Recently I read Rachel Maddow’s book, Drift: The Unmooring of American Military Power (2012). I’m a bit late to this party, perhaps, but the book brought some issues into sharp focus for me. In particular, this issue of privatizing services – in the case of Maddow’s book it’s military services – that were once performed by our government. Now we pay for them. (Note: I wrote more on Maddow's book here)
In the Iraq War we saw the explosive growth of contract workers used for military and political purposes. The Washington Post wrote in 2006 that there were 100,000 private contractors in Iraq. But even before that we were moving in this direction. Maddow tells us that in,
1992, the US Department of Defense did a few hundred million dollars worth of business with companies like Brown & Root Services Corporation, which was owned by Halliburton with Dick Cheney as CEO. By the time President Clinton left office, the Department of Defense had formalized more than three thousand contracts valued at around $300 billion. The Pentagon wasn’t even able to state definitively how many private workers were on the military’s payroll through these contracts – estimates ranged from 125,000 people up to 600,000. (p. 174)
The Iraq War gave us a chance to see the process in a “real war” and it seems certain that we’ll see more wars and “conflicts” and “interventions” run this way. It’s a political win-win situation. No draft – because certainly politicians are good enough historians to have learned that lesson. And public willingness to support the war may have waned far sooner if young Americans from Main Street had been subject to a draft.
So, the brunt was borne by the consultants — about whom it has been pointed out were paid to take that risk — and there wasn’t any political hazard in it for the “deciders” in Washington. We have privatized violence.
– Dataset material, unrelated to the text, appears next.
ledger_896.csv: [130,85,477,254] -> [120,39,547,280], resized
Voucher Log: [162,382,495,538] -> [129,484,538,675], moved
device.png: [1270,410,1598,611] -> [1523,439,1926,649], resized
And then there is the private prison industry lobbying like mad against the decriminalization of narcotics because quite sensibly they understand that if you decriminalize narcotics you won’t need as many jails, and that’s bad for business. A 2011 report by the Justice Policy Institute details the amounts of money spent by for-profit prison companies and,
While private prison companies may try to present themselves as just meeting existing‚ demand‛ for prison beds and responding to current ‚market‛ conditions, in fact they have worked hard over the past decade to create markets for their product. As revenues of private prison companies have grown over the past decade, the companies have had more resources with which to build political power, and they have used this power to promote policies that lead to higher rates of incarceration. (Gaming the System: How the Political Strategies of Private Prison Companies Promote Ineffective Incarceration Policies, p. 2)
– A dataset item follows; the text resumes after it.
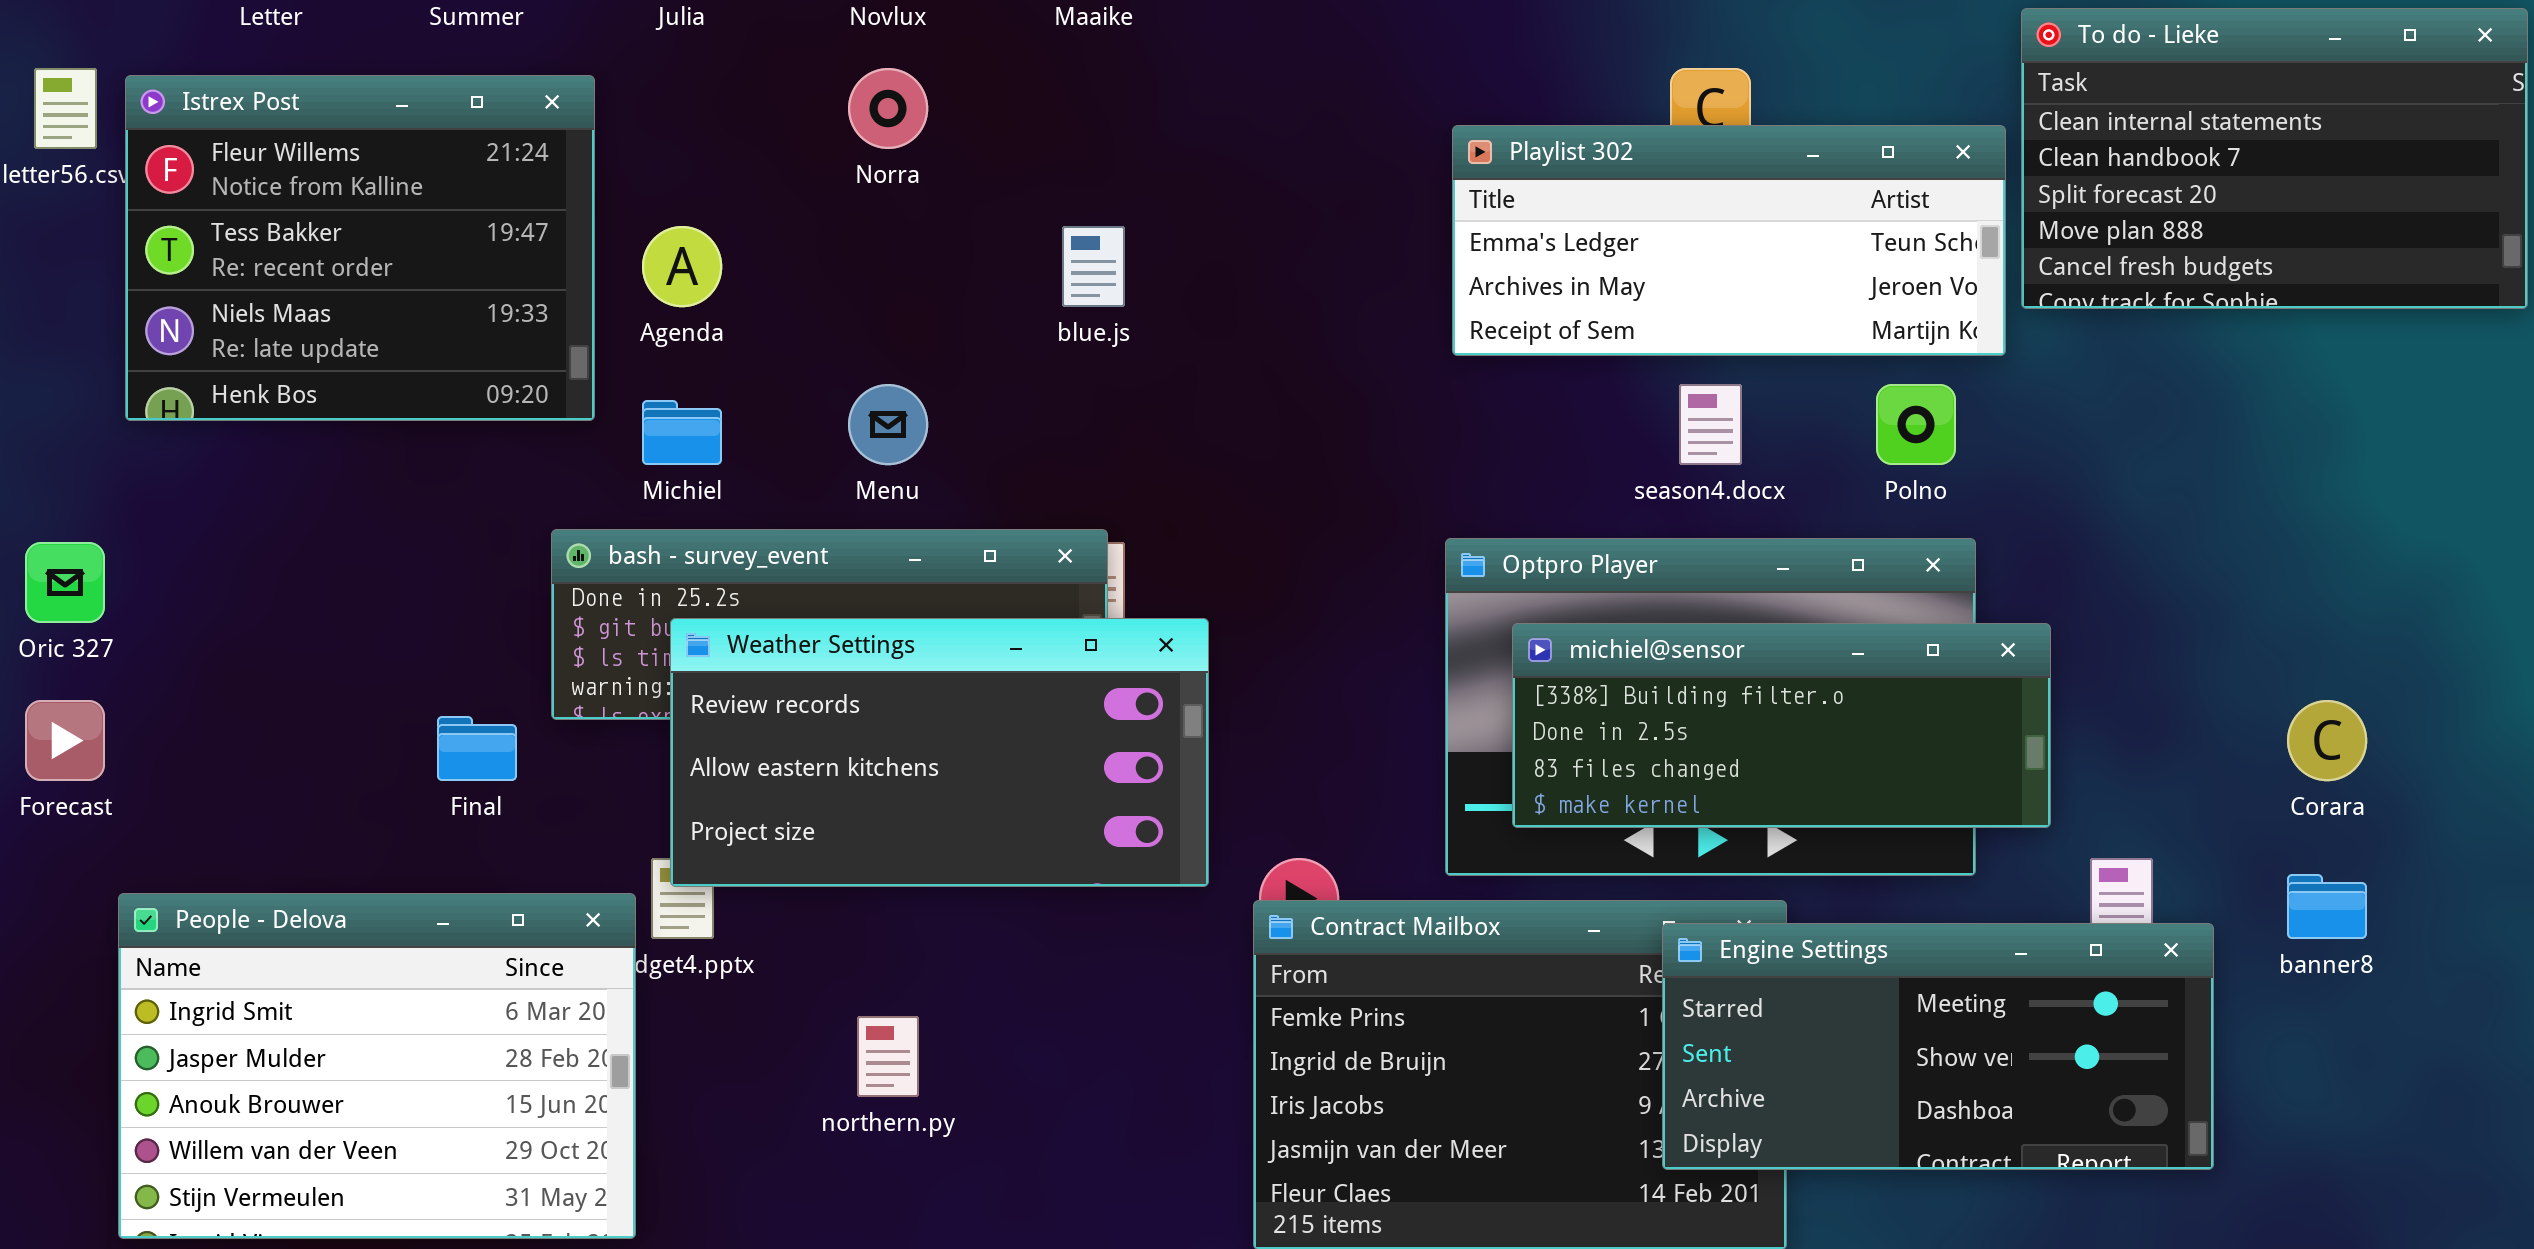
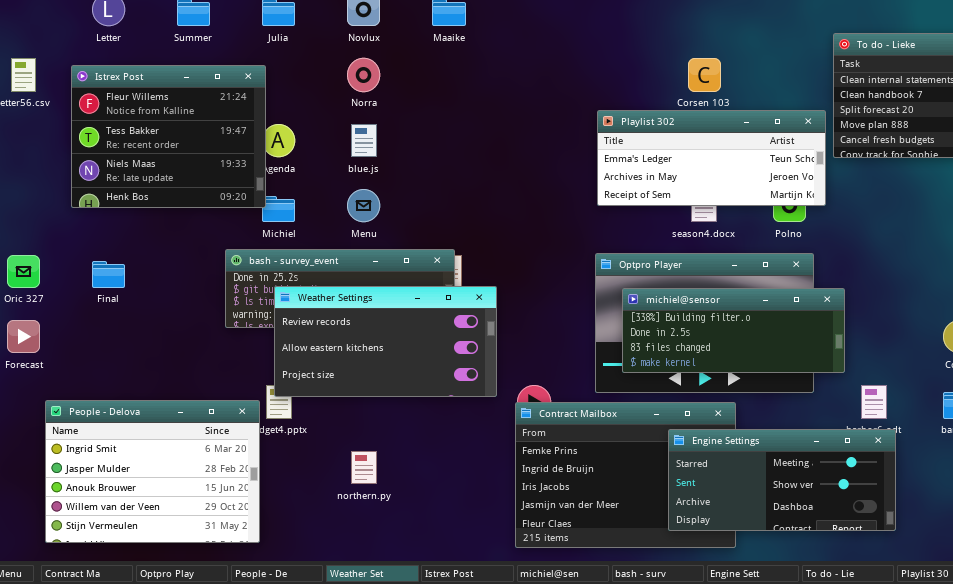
Istrex Post: [125,75,595,421] -> [71,65,266,208], moved
Playlist 302: [1452,125,2006,356] -> [597,110,826,206], moved
blue.js: [1062,226,1125,307] -> [351,124,377,157], moved
Final: [437,716,517,781] -> [92,261,125,288], moved
Engine Settings: [1662,923,2214,1170] -> [668,429,896,531], moved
And there’s the difference: government provides these services to meet a public need while corporations provides these services to make money. And the drive to make more and more money is ever-increasing. Either there has to be more demand for the service or they have to charge more for it.
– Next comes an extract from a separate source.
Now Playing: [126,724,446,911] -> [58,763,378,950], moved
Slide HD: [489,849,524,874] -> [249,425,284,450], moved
Is there a clearer illustration of just how offensive privatization of key government services can be?
In a properly regulated democracy there ought to be certain functions that are operated by the government and the populace participates in – by voting, by first-hand participation and by paying taxes. But the accelerated pace at which we’ve been privatizing government services has redefined our democracy. Citizens can ignore the uglier parts of our system, politicians can avoid sticky situations and corporations can get rich as what used to be government responsibilities are subcontracted out to private parties. It is noteworthy that the private parties are a few companies who are owned by and run by people with political connections – it’s no mistake that these services have been privatized and it’s no nebulous military-industrial complex. It was the concerted efforts to expand corporate enterprise into government services.
And, we must have learned by now that corporations are not in this for the public good. If they were they wouldn’t be stashing money in tax havens, creating synthetic derivatives, pouring money into politics and stripping regulations that affect safety and the environment. The education and safety of American citizens shouldn’t be subject to the whims of corporations and the salaries of CEOs. We’re letting the fox into the henhouse.